*Description of the task*:
What number of lines in the records below hold the word "width"? Give that number alone.
START Data for processing
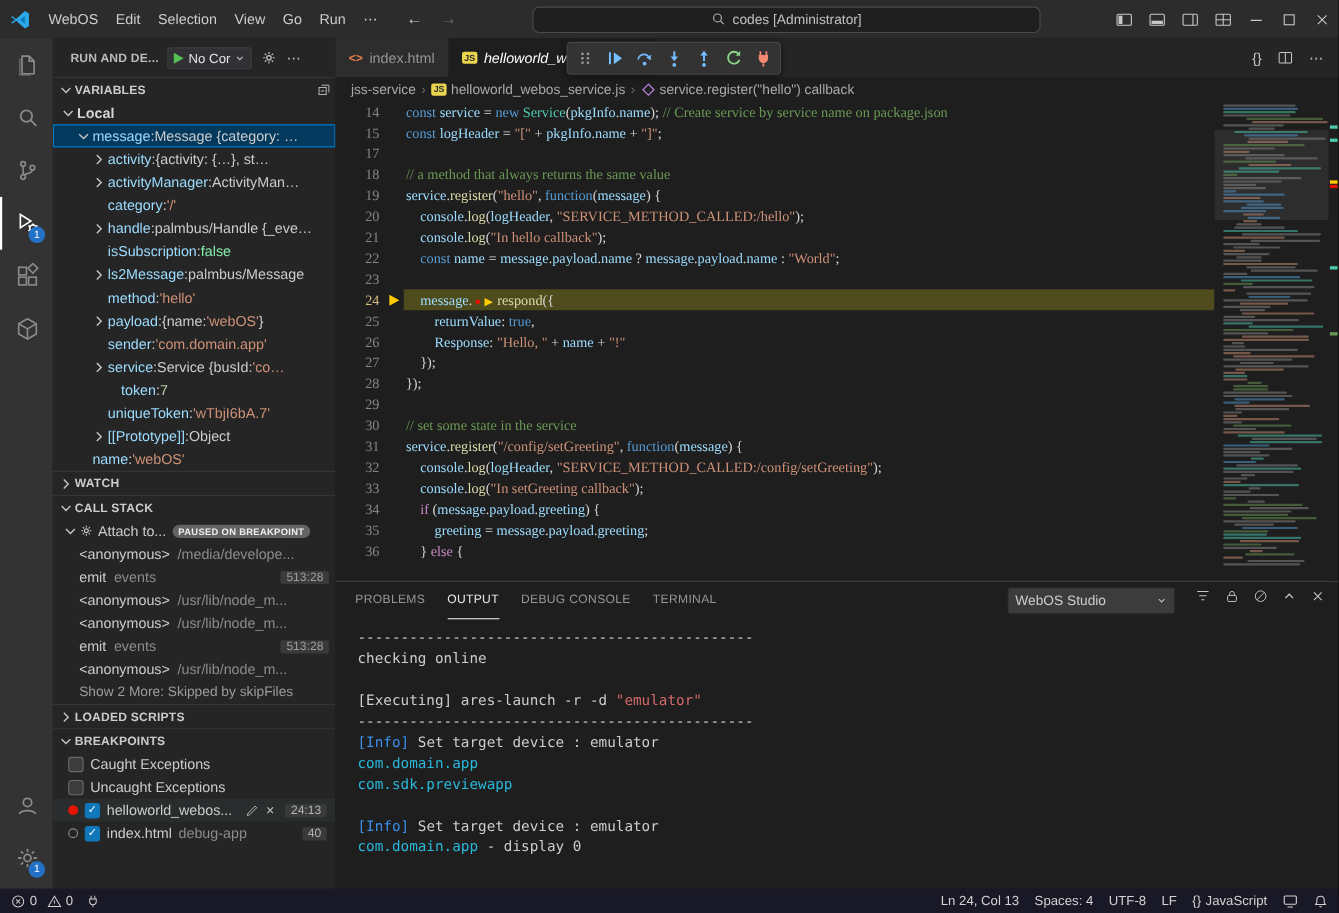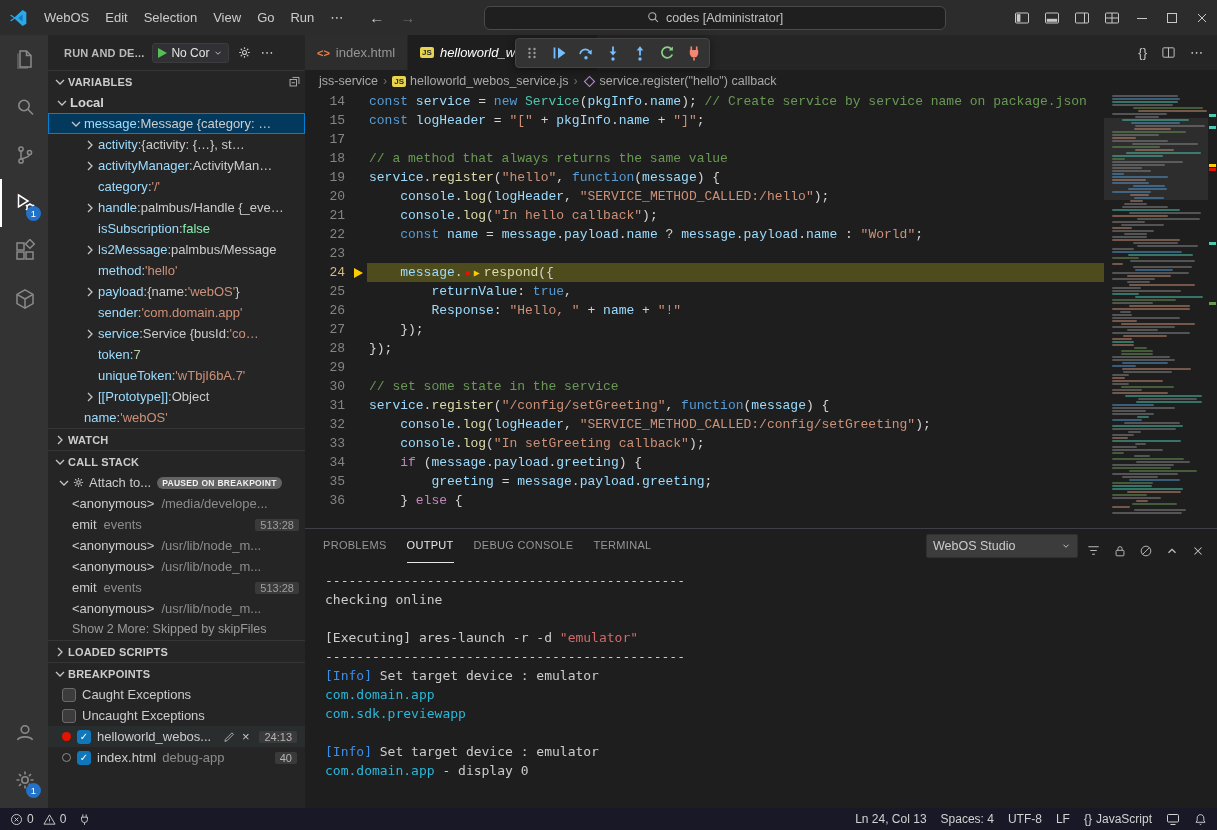--- a/index.html
+++ b/index.html
@@ -80,21 +80,21 @@
   .tab-actions{margin-left:auto;display:flex;align-items:center;gap:14px;padding-right:14px;color:#c5c5c5}
   .dbg-toolbar{position:absolute;left:210px;top:3px;height:30px;background:#333334;border:1px solid #454545;
                border-radius:4px;display:flex;align-items:center;padding:0 3px;gap:2px;z-index:6;
                box-shadow:0 2px 8px rgba(0,0,0,.45)}
   .dbg-btn{width:25px;height:26px;display:flex;align-items:center;justify-content:center}
   .breadcrumb{flex:0 0 22px;display:flex;align-items:center;gap:5px;padding-left:14px;color:#a9a9a9;font-size:12.5px}
   .bc-sep{color:#6e6e6e}
   .bc-item{display:flex;align-items:center;gap:4px;white-space:nowrap}
 
   .code-area{flex:0 0 436px;display:flex;position:relative;overflow:hidden}
-  .code{flex:1;overflow:hidden;font-family:Liberation Mono, monospace;font-size:13px;padding-top:0}
+  .code{flex:1;overflow:hidden;font-family:Liberation Serif, serif;font-size:13px;padding-top:0}
   .code-line{display:flex;height:19px;line-height:19px;white-space:pre}
   .ln{flex:0 0 44px;text-align:right;color:#858585;padding-right:4px}
   .code-line.current .ln{color:#d7ba7d}
   .glyph{flex:0 0 18px;display:flex;align-items:center;justify-content:center}
   .cur-arrow{width:0;height:0;border-left:9px solid #ffcc00;border-top:5px solid transparent;border-bottom:5px solid transparent}
   .lc{flex:1;padding-left:2px}
   .code-line.current .lc{background:#4e4b1d}
   .tk-kw{color:#569cd6}.tk-ctl{color:#c586c0}.tk-str{color:#ce9178}.tk-com{color:#6a9955}
   .tk-fn{color:#dcdcaa}.tk-cls{color:#4ec9b0}.tk-var{color:#9cdcfe}.tk-num{color:#b5cea8}
   .tk-pun{color:#d4d4d4}.tk-bool{color:#86efac}.tk-def{color:#cccccc}
@@ -105,21 +105,21 @@
   .mm-line{height:2px;margin-bottom:1px;opacity:.5;border-radius:1px}
   .mm-slider{position:absolute;left:0;right:0;top:26px;height:82px;background:rgba(255,255,255,.07)}
   .ruler{flex:0 0 9px;position:relative;background:#1e1e1e}
   .ruler i{position:absolute;left:1px;right:1px;height:3px;display:block}
 
   
   .panel{flex:1;display:flex;flex-direction:column;border-top:1px solid #3f3f46;min-height:0}
   .panel-header{flex:0 0 34px;display:flex;align-items:center;padding:0 12px 0 18px}
   .ptab{font-size:11px;color:#969696;line-height:33px;letter-spacing:.3px;margin-right:20px;border-bottom:1px solid transparent}
   .ptab.active{color:#e7e7e7;border-bottom-color:#e7e7e7}
-  .pright{margin-left:auto;display:flex;align-items:flex-end;gap:8px;color:#c5c5c5}
+  .pright{margin-left:auto;display:flex;align-items:flex-start;gap:18px;color:#c5c5c5}
   .chan-select{display:flex;align-items:center;justify-content:space-between;background:#3c3c3c;border:1px solid #303031;
                border-radius:2px;width:152px;height:24px;padding:0 6px;color:#cccccc;font-size:12.5px}
   .panel-body{flex:1;overflow:hidden;font-family:"DejaVu Sans Mono","Liberation Mono",monospace;
               font-size:13px;padding:8px 0 0 20px}
   .out-line{height:19px;line-height:19px;white-space:pre}
   .out-def{color:#cccccc}.out-red{color:#d16969}.out-blue{color:#3b8eea}.out-cyan{color:#29b8db}
 
   
   .statusbar{flex:0 0 22px;background:#181826;display:flex;align-items:center;font-size:12px;color:#d2d2d2;padding:0 10px}
   .sb-item{display:flex;align-items:center;gap:4px;margin-right:12px}
@@ -403,21 +403,21 @@
             <span class="chev-sp">
               <svg width="16" height="16" viewBox="0 0 16 16">
                 <path d="M6 4l4 4-4 4" fill="none" stroke="#c5c5c5" stroke-width="1.3"></path>
               </svg>
             </span>
             <span class="var-name">service</span>
             <span class="var-colon">: </span>
             <span class="tk-def">Service {busId: </span>
             <span class="tk-str">'co…</span>
           </div>
-          <div class="trow" style="padding-left: 34px;">
+          <div class="trow" style="padding-left: 46px;">
             <span class="chev-sp"></span>
             <span class="var-name">token</span>
             <span class="var-colon">: </span>
             <span class="tk-num">7</span>
           </div>
           <div class="trow" style="padding-left: 34px;">
             <span class="chev-sp"></span>
             <span class="var-name">uniqueToken</span>
             <span class="var-colon">: </span>
             <span class="tk-str">'wTbjI6bA.7'</span>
END Data for processing
*Finished exercise*:
5